Circulating autoantibodies to adrenergic receptors have been identified in numerous heart diseases and cardiac symptoms. Laboratory models have revealed a mechanism by which adrenergic autoantibodies accomplish their effects on the cardiovascular system. “Beta1 autoantibodies trigger conformational changes in the receptor, attenuate receptor internalization. The combination of these two properties can result in bimodal effects on receptor activity that are meaningful for basal activity and chronotropic catecholamine responses of human cardiomyocytes.”

Beta-1 adrenergic receptors are the primary receptor of the heart and, therefore, autoantibodies to these receptors have been tied to many different heart diseases.

Autoantibodies to β_{1}-adrenergic receptors are linked to chronic heart failure. However, it has been proposed that both β_{1}-adrenergic receptor polymorphisms and autoantibodies could be working together in the development of chronic heart failure. Cardiomyopathy due to autoimmune dysregulation and production of autoantibodies has been seen in humans and reproduced in animal models. In rabbit models, increased expression of autoantibodies has been directly correlated with induction of atrial fibrillation. In canine models inoculated with adrenergic autoantibodies, it has been shown that beta blockers can negate certain cardiac arrhythmias. Refractory Hypertension associated with autoantibodies to beta1-adrenergic receptors has been documented in diabetic patients.

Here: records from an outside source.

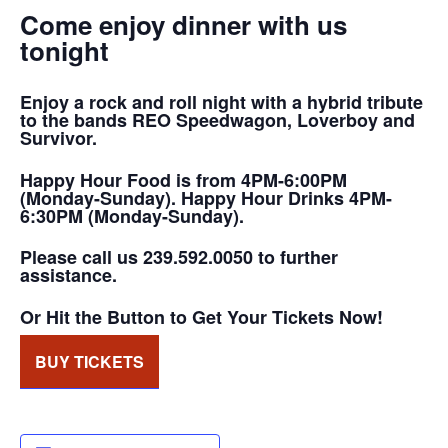
Come enjoy dinner with us
tonight
Enjoy a rock and roll night with a hybrid tribute
to the bands REO Speedwagon, Loverboy and
Survivor.
Happy Hour Food is from 4PM-6:00PM
(Monday-Sunday). Happy Hour Drinks 4PM-
6:30PM (Monday-Sunday).
Please call us 239.592.0050 to further
assistance.
Or Hit the Button to Get Your Tickets Now!
BUY TICKETS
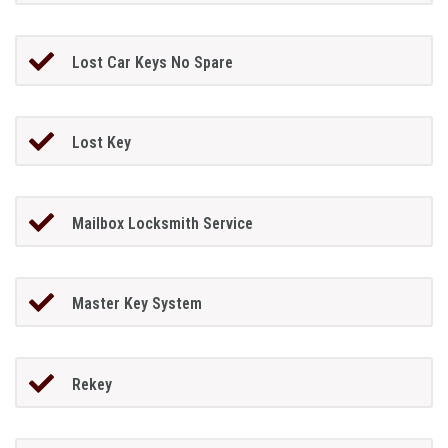
Lost Car Keys No Spare
Lost Key
Mailbox Locksmith Service
Master Key System
Rekey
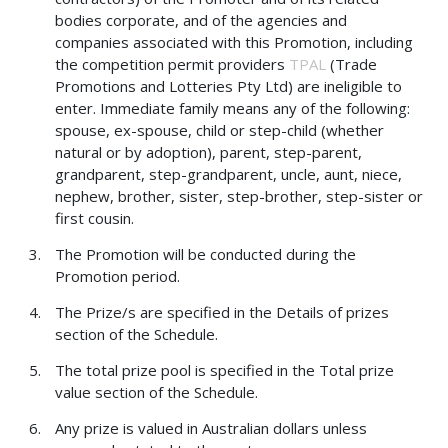
bodies corporate, and of the agencies and
companies associated with this Promotion, including
the competition permit providers
TPAL
(Trade
Promotions and Lotteries Pty Ltd) are ineligible to
enter. Immediate family means any of the following:
spouse, ex-spouse, child or step-child (whether
natural or by adoption), parent, step-parent,
grandparent, step-grandparent, uncle, aunt, niece,
nephew, brother, sister, step-brother, step-sister or
first cousin.
The Promotion will be conducted during the
Promotion period.
The Prize/s are specified in the Details of prizes
section of the Schedule.
The total prize pool is specified in the Total prize
value section of the Schedule.
Any prize is valued in Australian dollars unless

While the exact pathophysiology of Chagas disease is not completely understood, some models have shown that an overstimulation of the immune system causes production of adrenergic autoantibodies. Current research is trying to determine the exact role of these autoantibodies and whether they correlate with the symptomatology of Chagas disease.

==Specific conditions==

===Postural Orthostatic Tachycardia Syndrome===

The Heart Rhythm Institute at the University of Oklahoma points to an autoimmune basis in a condition that presents as chronic malfunction of the autonomic nervous system. The work of endocrinology labs have correlated autoantibodies to the beta-adrenergic receptors with postural orthostatic tachycardia syndrome (POTS).

Doctors compare the level of disability seen in POTS to the quality of life experienced in conditions like chronic obstructive pulmonary disease (COPD) or congestive heart failure. With the vast and vague symptomatology, and no previously known etiology, diagnosis and treatment proved elusive and challenging. The identification of these antibodies and the development of better testing provide hope for more targeted therapies and better treatment outcomes.

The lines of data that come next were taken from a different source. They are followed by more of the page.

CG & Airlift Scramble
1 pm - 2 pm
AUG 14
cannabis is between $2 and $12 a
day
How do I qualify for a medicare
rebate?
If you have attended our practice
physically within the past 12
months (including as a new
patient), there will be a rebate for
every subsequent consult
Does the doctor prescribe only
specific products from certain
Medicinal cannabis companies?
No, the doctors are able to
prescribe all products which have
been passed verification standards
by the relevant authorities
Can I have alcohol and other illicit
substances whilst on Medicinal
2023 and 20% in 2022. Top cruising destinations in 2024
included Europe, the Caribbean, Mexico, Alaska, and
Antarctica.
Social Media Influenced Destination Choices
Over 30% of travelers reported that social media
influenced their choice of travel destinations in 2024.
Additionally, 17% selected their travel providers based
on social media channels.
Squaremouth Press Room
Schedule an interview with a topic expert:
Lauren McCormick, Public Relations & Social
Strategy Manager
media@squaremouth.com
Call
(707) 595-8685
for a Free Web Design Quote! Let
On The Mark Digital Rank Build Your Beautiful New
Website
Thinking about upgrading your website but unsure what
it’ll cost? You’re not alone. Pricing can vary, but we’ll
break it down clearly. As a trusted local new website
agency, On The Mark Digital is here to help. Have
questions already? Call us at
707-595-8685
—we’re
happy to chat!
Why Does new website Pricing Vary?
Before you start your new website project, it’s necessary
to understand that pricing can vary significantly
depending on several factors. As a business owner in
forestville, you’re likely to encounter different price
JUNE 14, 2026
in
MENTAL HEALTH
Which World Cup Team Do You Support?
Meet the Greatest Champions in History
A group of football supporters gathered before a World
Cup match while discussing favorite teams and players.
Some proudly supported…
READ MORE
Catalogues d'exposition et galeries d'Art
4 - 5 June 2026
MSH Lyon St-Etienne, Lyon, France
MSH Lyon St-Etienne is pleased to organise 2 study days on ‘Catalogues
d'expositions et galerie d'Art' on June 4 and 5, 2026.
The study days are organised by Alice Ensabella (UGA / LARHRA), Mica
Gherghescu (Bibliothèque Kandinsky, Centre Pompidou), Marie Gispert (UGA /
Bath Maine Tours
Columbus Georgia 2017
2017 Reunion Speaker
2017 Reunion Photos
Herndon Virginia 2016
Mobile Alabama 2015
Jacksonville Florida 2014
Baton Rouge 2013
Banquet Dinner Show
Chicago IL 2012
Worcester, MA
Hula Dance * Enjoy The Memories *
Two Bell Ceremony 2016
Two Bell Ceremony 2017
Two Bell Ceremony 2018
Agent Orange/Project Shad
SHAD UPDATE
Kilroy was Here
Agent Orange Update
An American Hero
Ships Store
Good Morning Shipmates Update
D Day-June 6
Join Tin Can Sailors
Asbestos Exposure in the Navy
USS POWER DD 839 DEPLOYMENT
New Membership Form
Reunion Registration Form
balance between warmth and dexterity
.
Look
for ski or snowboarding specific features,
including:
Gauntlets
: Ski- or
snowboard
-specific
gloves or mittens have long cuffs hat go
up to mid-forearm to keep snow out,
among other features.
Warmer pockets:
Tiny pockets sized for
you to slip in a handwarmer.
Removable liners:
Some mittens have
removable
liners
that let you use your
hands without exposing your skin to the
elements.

===Chronic Fatigue Syndrome===

Chronic fatigue syndrome (CFS), a disease characterized by profound fatigue, sleep abnormalities, pain, and other symptoms that are made worse by exertion, is infamous for its confounding etiology. Studies have revealed the specific connection between infection-trigger and disease onset in a cohort of chronic fatigue syndrome patients. These patients showed significantly elevated antibodies to beta2-adrenergic receptors. Future research solidifying this correlation of CFS with autoantibodies to adrenergic receptors would be useful to clinicians tackling this difficult-to-treat condition that affects 200,000 people per year in the US.

===Others===

Experimental studies observed that activating autoantibodies to the beta1/2-adrenergic and M2 muscarinic receptors are associated with atrial tachyarrhythmias in patients with hyperthyroidism. Additional research into the prevalence of these biomarkers in Grave's disease (grave's hyperthyroidism) showed facilitated triggering of pulmonary veins and atrial fibrillation.

Adrenergic autoantibodies have been linked to Buerger's disease (thromboangiitis obliterans). Buerger's disease is a rare disease in which the arteries and veins in the arms and legs become inflamed, swell and can become blocked with blood clots, also known as thrombi.